Den norwegischen Freigeistern KVELERTAK ist vor einigen Jahren ein Kunstkniff gelungen, der nach gefühlt zwölf Millionen Releases im Rock und Metal nur noch sehr selten beobachtet wird: einen wahrlich neuen und eigenständigen Sound zu schaffen. Das mag vielleicht daran liegen, dass zuvor kaum jemand verrückt genug war, den bockernsten und dissonanten Black Metal in dieser Art mit heiterem Rock'n'Roll und Punk zu vermählen - ohne dabei von der Szenepolizei (und in diesem Fall könnten mindestens drei verschiedene Aufsichtsbehörden auflaufen) eingesackt und in die nächste Elastomerzelle einquartiert zu werden. "Kvelertak" und "Meir" schlugen ein wie eine Bombe, "Nattesferd" hingegen verschob den Fokus in Richtung Rock und rief durch seine vergleichsweise ausgedünnte Innovationskraft auch kritische Stimmen aufs Parkett. Als dazu noch Sänger Erlend Hjelvik mitsamt seiner kultigen Eule von Bord ging, schien die Misere für die Norweger perfekt.

Quo vadis, KVELERTAK?

Aber all dies kann eine echte Nordmann-Kombo nicht aus den Socken hauen - bereits mit der Ankündigung besagter Trennung wurde Ivar Nikolaisen als neuer KVELERTAK-Fronter vorgestellt und in die Geschicke eines solchen eingeführt. Flotten Fußes ging es ins Studio, um den vierten Langspieler "Splid" einzuspielen. Was dabei herausgekommen ist, dürfte manchen Fan der ersten Stunde versöhnlich stimmen, denn der Nachfolger des nassen Pferds übt sich zumindest teilweise in Rückbesinnung und Traditionspflege. Einen reinen 80ies-Rocker à la "1985" kredenzen die Norweger anno 2020 nicht mehr, im Gegenzug geht es soundtechnisch und kompositorisch ein stückweit in Richtung back to the roots. Die meisten Nummern präsentieren sich als straighte KVELERTAK-Rocker mit bekannten Trademarks, gute Beispiele sind der Opener "Rogaland" oder "Crack Of Doom", bei dem Troy Sanders (MASTODON) gastiert. "Necrosoft" lässt zünftig die Blastbeat-Nähmaschine rattern, wogegen "Discord" und "Bråtebrann" auf Melodie und Eingängigkeit bauen.

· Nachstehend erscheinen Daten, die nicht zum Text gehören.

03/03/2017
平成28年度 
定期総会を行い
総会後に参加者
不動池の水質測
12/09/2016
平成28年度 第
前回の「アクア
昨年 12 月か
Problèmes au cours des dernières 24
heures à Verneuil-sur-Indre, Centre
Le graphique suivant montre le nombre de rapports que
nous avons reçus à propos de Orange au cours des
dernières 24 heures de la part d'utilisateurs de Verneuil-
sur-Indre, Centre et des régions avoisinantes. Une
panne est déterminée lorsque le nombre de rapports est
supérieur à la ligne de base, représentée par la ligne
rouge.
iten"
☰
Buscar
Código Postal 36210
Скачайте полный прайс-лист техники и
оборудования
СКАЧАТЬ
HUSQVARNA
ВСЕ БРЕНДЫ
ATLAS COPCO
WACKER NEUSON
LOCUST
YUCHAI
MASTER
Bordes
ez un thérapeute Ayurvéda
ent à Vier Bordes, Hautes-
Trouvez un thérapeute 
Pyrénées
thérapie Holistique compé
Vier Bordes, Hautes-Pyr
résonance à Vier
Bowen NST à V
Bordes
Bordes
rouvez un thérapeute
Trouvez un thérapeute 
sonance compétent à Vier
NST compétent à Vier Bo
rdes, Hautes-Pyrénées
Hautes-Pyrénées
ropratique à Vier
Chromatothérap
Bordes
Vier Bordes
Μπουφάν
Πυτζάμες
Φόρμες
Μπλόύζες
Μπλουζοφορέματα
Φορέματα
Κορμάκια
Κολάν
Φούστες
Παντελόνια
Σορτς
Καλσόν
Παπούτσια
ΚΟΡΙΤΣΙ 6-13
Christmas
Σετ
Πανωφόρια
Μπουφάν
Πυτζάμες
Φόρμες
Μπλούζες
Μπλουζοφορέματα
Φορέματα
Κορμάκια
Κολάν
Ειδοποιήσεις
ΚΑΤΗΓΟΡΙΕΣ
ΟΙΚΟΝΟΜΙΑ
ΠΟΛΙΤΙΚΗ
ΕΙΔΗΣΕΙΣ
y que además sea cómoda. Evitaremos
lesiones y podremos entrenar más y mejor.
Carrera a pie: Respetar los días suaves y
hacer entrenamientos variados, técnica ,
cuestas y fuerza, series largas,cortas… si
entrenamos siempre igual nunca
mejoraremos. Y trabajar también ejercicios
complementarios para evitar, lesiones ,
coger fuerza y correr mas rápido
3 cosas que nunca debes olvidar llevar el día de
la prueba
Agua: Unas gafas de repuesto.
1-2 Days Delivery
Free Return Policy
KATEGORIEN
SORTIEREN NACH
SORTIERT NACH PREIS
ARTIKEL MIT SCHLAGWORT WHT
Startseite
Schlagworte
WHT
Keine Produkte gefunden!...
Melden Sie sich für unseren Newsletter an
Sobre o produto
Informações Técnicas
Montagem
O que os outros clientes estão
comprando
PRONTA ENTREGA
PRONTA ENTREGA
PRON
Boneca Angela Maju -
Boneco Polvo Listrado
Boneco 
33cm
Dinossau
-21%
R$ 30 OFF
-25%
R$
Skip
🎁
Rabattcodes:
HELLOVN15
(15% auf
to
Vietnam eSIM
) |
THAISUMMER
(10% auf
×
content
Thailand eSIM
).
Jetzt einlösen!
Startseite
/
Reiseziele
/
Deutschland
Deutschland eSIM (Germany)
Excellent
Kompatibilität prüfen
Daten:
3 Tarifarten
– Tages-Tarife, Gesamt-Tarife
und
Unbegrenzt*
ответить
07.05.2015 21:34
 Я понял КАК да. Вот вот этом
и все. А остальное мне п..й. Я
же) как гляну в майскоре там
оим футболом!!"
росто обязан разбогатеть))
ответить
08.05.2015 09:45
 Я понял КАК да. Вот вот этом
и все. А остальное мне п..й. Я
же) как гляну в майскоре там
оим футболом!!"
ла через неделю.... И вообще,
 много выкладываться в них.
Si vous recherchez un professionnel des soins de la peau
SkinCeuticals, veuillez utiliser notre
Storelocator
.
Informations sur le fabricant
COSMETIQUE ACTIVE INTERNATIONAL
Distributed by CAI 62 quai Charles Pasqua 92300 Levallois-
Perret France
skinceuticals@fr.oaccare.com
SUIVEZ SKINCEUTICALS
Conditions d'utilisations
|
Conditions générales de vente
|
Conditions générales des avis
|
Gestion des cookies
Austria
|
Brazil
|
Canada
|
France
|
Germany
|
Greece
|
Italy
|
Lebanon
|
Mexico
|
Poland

Wer mit dem Retrorock-Ausflug auf "Nattesferd" nicht so recht warm geworden ist, wird also mit "Splid" angemessen versorgt. Was den Sound anbelangt, frage ich mich allerdings, warum man den neuen Dreher nicht einfach so produziert hat wie "Kvelertak" oder "Meir", die rückblickend kaum hätten besser klingen können. Man kann zwar nicht zwingend behaupten, dass der 2020er Sound besonders steril oder überproduziert wäre, aber er wirkt im Vergleich dennoch ziemlich zahm und...sagen wir mal etwas abgewürgt. Die Drums erinnern mich an hämmernde Zimmerleute und der Gesang geht im Gesamtbild schnell unter. Auch der neue Sänger Ivar Nikolaisen überzeugt mich auf Platte nicht so sehr wie live (und das tat er wirklich). Der Beitrag der Produktion zu diesem Eindruck mag diskutabel sein, bleibt aber zumindest bis zum fünften Langspieler ein kleines Mysterium.

Gute Unterhaltung, aber...

Und zu guter Letzt zeigt sich etwas, das man bereits beim Vorgänger beobachten konnte: lange und zuweilen eintönige Kompositionen, denen der letzte Biss fehlt. Dabei ist "Splid" für sich betrachtet ein gescheites Album - "Fanden Ta Dette Hull!" weiß zu überraschen, "Discord" und "Bråtebrann" haben ein Quäntchen Ohrwurmcharakter und "Necrosoft" lässt an alte Zeiten zurückdenken. Aber einen Kracher wie "Kvelertak", "Mjød" oder "Fossegrim" sucht man leider vergebens. So bleibt man schlussendlich mit dem mulmigen Gefühl zurück, dass die vierte Spritztour mit angezogener Handbremse gefahren wird und dass es das Gebotene schon einmal besser gab. Schade eigentlich, wenn man bedenkt, was die Norweger auf dem Kasten haben.